ESC Process Notes: Claim Evaluation vs. Syntheses

Forgive me if some of this is repetitive, I can’t remember what I’ve written in which draft and what’s actually been published, much less tell what’s actually novel. Eventually there will be a polished master post describing my overall note taking method and leaving out most of how it was developed, but it also feels useful to discuss the journey.

When I started taking notes in Roam (a workflowy/wiki hybrid), I would:

  1. Create a page for the book (called a Source page), with some information like author and subject (example)
  2. Record every claim the book made on that Source page
  3. Tag each claim so it got its own page
  4. When I investigated a claim, gather evidence from various sources and list it on the claim page, grouped by source

This didn’t make sense though: why did some sources get their own page and some a bullet point on a claims page? Why did some claims get their own page and some not? What happened if a piece of evidence was useful in multiple claims?

Around this time I coincidentally had a call with Roam CEO Conor White-Sullivan to demo a bug I thought I had found. There was no bug, I had misremembered the intended behavior, but this meant that he saw my system and couldn’t hide his flinch. Aside from wrecking performance, there was no need to give each claim its own page: Roam has block references, so you can point to bullet points, not just pages.

When Conor said this, something clicked. I had already identified one of the problems with epistemic spot checks as being too binary, too focused on evaluating a particular claim or book than building knowledge. The original way of note taking was a continuation of that. What I should be doing was gathering multiple sources, taking notes on equal footing, and then combining them into an actual belief using references to the claims’ bullet points. I call that a Synthesis (example). Once I had an actual belief, I could assess the focal claim in context and give it a credence (a slider from 1-10), which could be used to inform my overall assessment of the book.

Sometimes there isn’t enough information to create a Synthesis, so something is left as a Question instead (example).

Once I’d proceduralized this a bit, it felt so natural and informative I assumed everyone else would find it similarly so.  Finally you didn’t have to take my word for what was important- you could see all the evidence I’d gathered and then click through to see the context on anything you thought deserved a closer look. Surely everyone will be overjoyed that I am providing this

Feedback was overwhelming that this was much worse, no one wanted to read my Roam DB, and I should keep presenting evidence linearly.

I refuse to accept that my old way is the best way of presenting evidence and conclusions about a book or a claim. It’s too linear and contextless. I do accept that “here’s my Roam have fun” is worse. Part of my current project is to identify a third way that shares the information I want to in a way that is actually readable.

How’s that Epistemic Spot Check Project Coming?

* INFORMATION SHOWN *
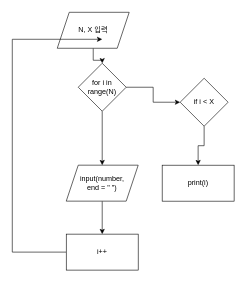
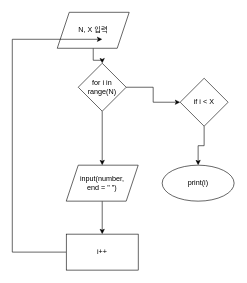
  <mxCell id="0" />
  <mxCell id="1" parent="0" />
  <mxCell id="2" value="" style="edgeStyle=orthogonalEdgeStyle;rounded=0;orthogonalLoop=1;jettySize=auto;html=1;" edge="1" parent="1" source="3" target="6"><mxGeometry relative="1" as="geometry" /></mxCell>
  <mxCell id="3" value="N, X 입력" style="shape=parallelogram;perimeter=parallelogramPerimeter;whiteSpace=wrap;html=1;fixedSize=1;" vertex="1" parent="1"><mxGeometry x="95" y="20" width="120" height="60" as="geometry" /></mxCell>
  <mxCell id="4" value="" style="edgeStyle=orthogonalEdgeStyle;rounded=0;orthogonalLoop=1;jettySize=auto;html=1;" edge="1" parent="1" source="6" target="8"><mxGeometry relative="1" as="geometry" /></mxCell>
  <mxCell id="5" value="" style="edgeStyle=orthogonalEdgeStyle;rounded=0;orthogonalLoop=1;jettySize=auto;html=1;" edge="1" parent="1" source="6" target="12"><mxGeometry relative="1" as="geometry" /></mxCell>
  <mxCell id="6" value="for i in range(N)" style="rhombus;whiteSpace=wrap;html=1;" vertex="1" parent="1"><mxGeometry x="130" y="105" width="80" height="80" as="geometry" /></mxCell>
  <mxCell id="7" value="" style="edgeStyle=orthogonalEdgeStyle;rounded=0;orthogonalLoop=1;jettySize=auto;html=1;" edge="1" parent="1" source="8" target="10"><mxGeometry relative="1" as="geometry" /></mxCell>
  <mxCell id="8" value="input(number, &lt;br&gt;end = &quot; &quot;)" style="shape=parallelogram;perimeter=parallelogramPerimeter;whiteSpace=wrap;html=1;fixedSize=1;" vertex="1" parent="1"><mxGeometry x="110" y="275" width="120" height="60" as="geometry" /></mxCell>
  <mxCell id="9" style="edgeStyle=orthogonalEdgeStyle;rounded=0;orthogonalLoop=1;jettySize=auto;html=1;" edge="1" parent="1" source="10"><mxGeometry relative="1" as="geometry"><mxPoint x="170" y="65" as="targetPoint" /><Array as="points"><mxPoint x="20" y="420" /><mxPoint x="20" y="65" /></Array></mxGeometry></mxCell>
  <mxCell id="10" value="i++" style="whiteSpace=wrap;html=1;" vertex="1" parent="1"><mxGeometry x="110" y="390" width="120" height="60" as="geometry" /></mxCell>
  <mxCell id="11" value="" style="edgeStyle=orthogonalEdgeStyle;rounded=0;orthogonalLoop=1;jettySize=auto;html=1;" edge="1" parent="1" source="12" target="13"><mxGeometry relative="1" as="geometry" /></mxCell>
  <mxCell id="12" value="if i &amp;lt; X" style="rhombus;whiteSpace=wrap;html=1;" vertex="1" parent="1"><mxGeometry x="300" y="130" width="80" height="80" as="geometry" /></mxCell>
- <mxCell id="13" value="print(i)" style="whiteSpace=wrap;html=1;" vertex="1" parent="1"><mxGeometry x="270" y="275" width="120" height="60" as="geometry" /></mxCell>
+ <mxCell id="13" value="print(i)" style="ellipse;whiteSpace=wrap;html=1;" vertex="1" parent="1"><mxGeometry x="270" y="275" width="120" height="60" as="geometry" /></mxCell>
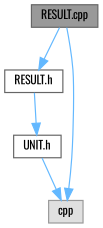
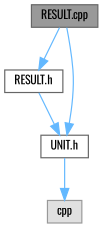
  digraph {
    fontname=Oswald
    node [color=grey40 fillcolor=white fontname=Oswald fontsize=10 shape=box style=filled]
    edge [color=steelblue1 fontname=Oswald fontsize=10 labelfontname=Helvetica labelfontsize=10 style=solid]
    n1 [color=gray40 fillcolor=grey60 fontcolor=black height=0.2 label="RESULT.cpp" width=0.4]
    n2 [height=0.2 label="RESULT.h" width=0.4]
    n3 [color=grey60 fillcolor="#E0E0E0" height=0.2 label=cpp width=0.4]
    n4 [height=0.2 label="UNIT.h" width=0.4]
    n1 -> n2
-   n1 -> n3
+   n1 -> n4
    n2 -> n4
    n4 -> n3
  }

* GOAL *
In the post about note taking in Roam, what is something called when there isn't enough information to create a Synthesis?

* EXERCISE RESULT *
It is left as a Question.